**PROBLEM DESCRIPTION**
In the reflection on forgiveness below, what does the writer say they have felt toward the individuals involved instead of hatred or resentment?

**PROVIDED PASSAGE**
....................
A few years ago, I experienced behaviours in a workplace that were akin to bullying. I don’t believe that I was totally blameless. In my opinion, I wasn’t being the best and most resourceful version of me and, like it or not, how I was being in that job led to me being bullied. I am not going into detail. I have blogged about it previously and, I don’t think it is relevant to this story.

I think that I accepted that this experience happened. I don’t feel bitter about it. If anything, I sit in gratitude for it, because so much of who I am today wouldn’t exist without it. I think that I am currently the happiest that I have ever been within myself and I don’t think that I would be saying that without the still very vivid experience of being the least happy I have ever been. 

However, although I have been at peace with my experience of that organisation, something that I have not been able to consider is forgiveness of the individuals involved. I don’t believe that I have felt any hatred or resentment towards these people. Rather, I have felt nothing.

Recently, I started to reflect on forgiveness, particularly with regard to these two individuals. I don’t know what started the reflection; I think I was simply ready to explore it. From this reflection, I realised that not only had I not forgiven them, I seemed to be a very long way from doing so. There was no malice, just simply no forgiveness.
....................
**RECORD SET**
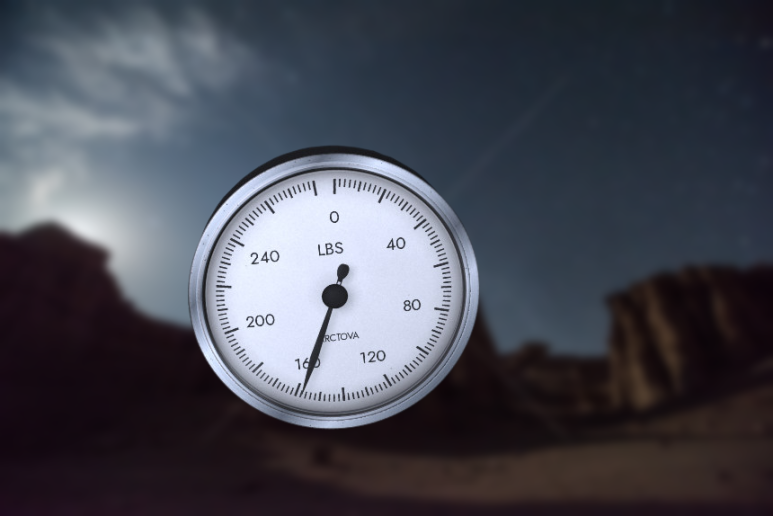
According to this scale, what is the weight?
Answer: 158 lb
....................
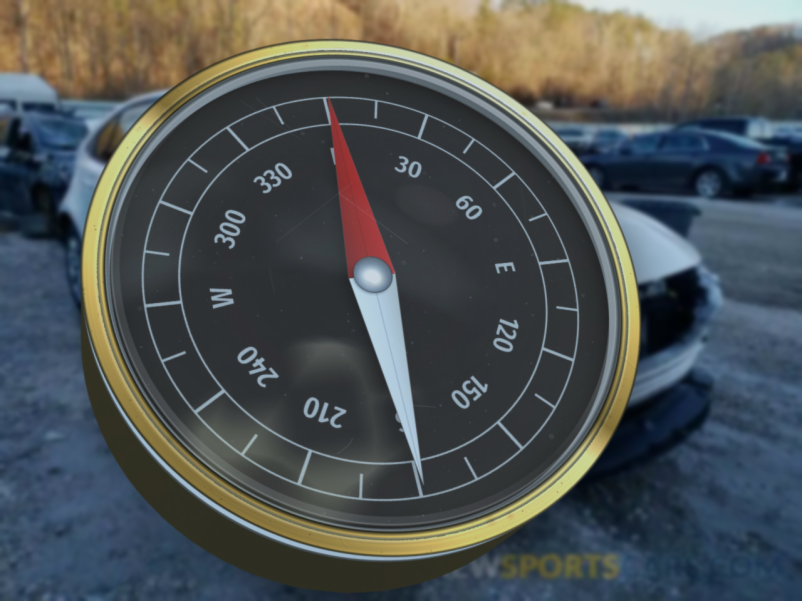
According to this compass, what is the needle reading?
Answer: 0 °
....................
**ANSWER TO THE PROBLEM**
Nothing.